MNI: BOJ Vigilant Against Price Upside Risks, More Hikes Ahead
MNI (TOKYO) - Many Bank of Japan board members were concerned over the upside risks to prices and saw the need to raise the policy interest rate gradually at the Jan 23-24 meeting but they failed to offer insight into the pace or timeline, the summary of opinions showed on Monday.
“Considering that both upside and downside risks are significantly large, the Bank should be extremely careful about suggesting the pace of policy interest rate hikes and the terminal policy rate,” one member noted.
“Prices could deviate upward from the baseline scenario due to further progress in the pass-through of cost increases to consumer prices toward fiscal 2025 and to the depreciation of the yen," another member added.
"In addition, investors' expectations have increased, following a rise in asset prices including real estate. It will be necessary for the Bank to adjust the degree of monetary accommodation from the viewpoint of avoiding the yen's depreciation and the overheating of financial activities, both of which appear to be due to excessively high expectations of continued monetary easing."
The board hiked the policy rate 25 basis points to 0.5% at the January meeting, the first increase since July 2024 and its highest level since 2008. (See MNI BOJ WATCH: Ueda Flags More Hikes, No Clear Timeline)
A different member said, with economic activity and prices remaining on track, "risks to prices have become more skewed to the upside."
"It is therefore appropriate for the Bank to adjust the degree of monetary accommodation in a timely and gradual manner,” he added.
“Underlying CPI inflation has been increasing gradually toward the price stability target of 2%," another member continued. "Meanwhile, if actual CPI inflation develops in line with the Bank's outlook, it will have been clearly above 2% for four consecutive years since fiscal 2022.”

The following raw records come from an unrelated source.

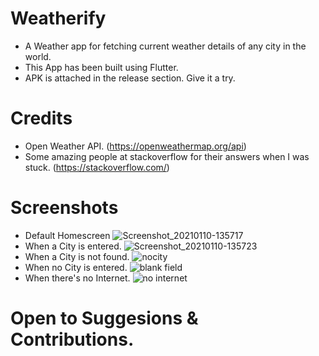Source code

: # Weatherify
* A Weather app for fetching current weather details of any city in the world.
* This App has been built using Flutter.
* APK is attached in the release section. Give it a try. 

# Credits
* Open Weather API. (https://openweathermap.org/api)
* Some amazing people at stackoverflow for their answers when I was stuck. (https://stackoverflow.com/)
# Screenshots

* Default Homescreen
![Screenshot_20210110-135717](https://user-images.githubusercontent.com/44538497/104118106-60b49780-534c-11eb-9fa2-e9df553122f8.png)
* When a City is entered.
![Screenshot_20210110-135723](https://user-images.githubusercontent.com/44538497/104118105-601c0100-534c-11eb-8d79-69f770eb5bc6.png)
* When a City is not found.
![nocity](https://user-images.githubusercontent.com/44538497/109420595-639d4180-79f9-11eb-8b17-04d3074af612.png)
* When no City is entered.
![blank field](https://user-images.githubusercontent.com/44538497/109420637-947d7680-79f9-11eb-9767-60507f015be8.png)
* When there's no Internet.
![no internet](https://user-images.githubusercontent.com/44538497/109420652-a65f1980-79f9-11eb-829d-581e99d90ade.png)

# Open to Suggesions & Contributions.
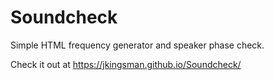 # Soundcheck
Simple HTML frequency generator and speaker phase check.

Check it out at https://jkingsman.github.io/Soundcheck/

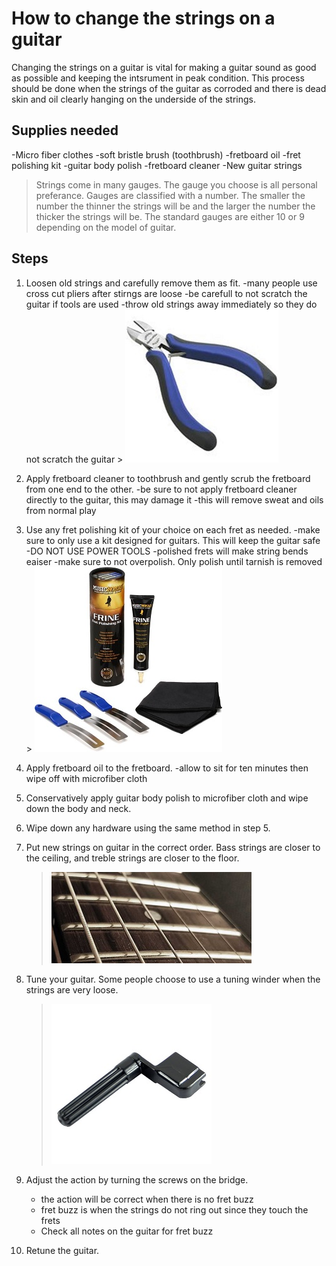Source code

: # How to change the strings on a guitar

Changing the strings on a guitar is vital for making a guitar sound as good as possible and keeping the intsrument in peak condition. This  process should be done when the strings of the guitar as corroded and there is dead skin and oil clearly hanging on the underside of the strings.


## Supplies needed

-Micro fiber clothes
-soft bristle brush (toothbrush)
-fretboard oil
-fret polishing kit
-guitar body polish
-fretboard cleaner
-New guitar strings
   > Strings come in many gauges. The gauge you choose is all personal preferance. Gauges are classified with a number. The smaller the number the thinner the strings will be and the larger the number the thicker the strings will be. The standard gauges are either 10 or 9 depending on the model of guitar.

## Steps

1. Loosen old strings and carefully remove them as fit.
    -many people use cross cut pliers after stirngs are loose
    -be carefull to not scratch the guitar if tools are used
    -throw old strings away immediately so they do not scratch the guitar
        > ![cutter](cutter.jpeg)


2. Apply fretboard cleaner to toothbrush and gently scrub the fretboard from one end to the other.
    -be sure to not apply fretboard cleaner directly to the guitar, this may damage it
    -this will remove sweat and oils from normal play
    
3. Use any fret polishing kit of your choice on each fret as needed.
    -make sure to only use a kit designed for guitars. This will keep the guitar safe
    -DO NOT USE POWER TOOLS
    -polished frets will make string bends eaiser
    -make sure to not overpolish. Only polish until tarnish is removed
        > ![polish](polish.jpg)



4. Apply fretboard oil to the fretboard.
    -allow to sit for ten minutes then wipe off with microfiber cloth

5. Conservatively apply guitar body polish to microfiber cloth and wipe down the body and neck.

6. Wipe down any hardware using the same method in step 5.

7. Put new strings on guitar in the correct order. Bass strings are closer to the ceiling,
and treble strings are closer to the floor.
     > ![strings](strings.jpg)

8. Tune your guitar. Some people choose to use a tuning winder when the strings are very loose.
     > ![winder](winder.jpg)

9. Adjust the action by turning the screws on the bridge.
    - the action will be correct when there is no fret buzz
    - fret buzz is when the strings do not ring out since they touch the frets
    - Check all notes on the guitar for fret buzz

10. Retune the guitar.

Another member said, with the BOJ's and Federal Reserve's monetary policies moving in opposite directions, "large fluctuations in the markets, particularly foreign exchange markets, have been of concern.”
“However, given the bottoming out of the U.S. economy, the Federal Reserve is expected to temporarily pause its policy interest rate cuts, and this has led to increased flexibility in the Bank of Japan's monetary policy,” the member argued.
“Real interest rates are expected to remain significantly negative after the policy interest rate hike," a separate member noted. "If economic activity and prices remain on track, it will be necessary for the Bank to continue to raise the policy interest rate accordingly, so that the negative range of real interest rates will shrink.”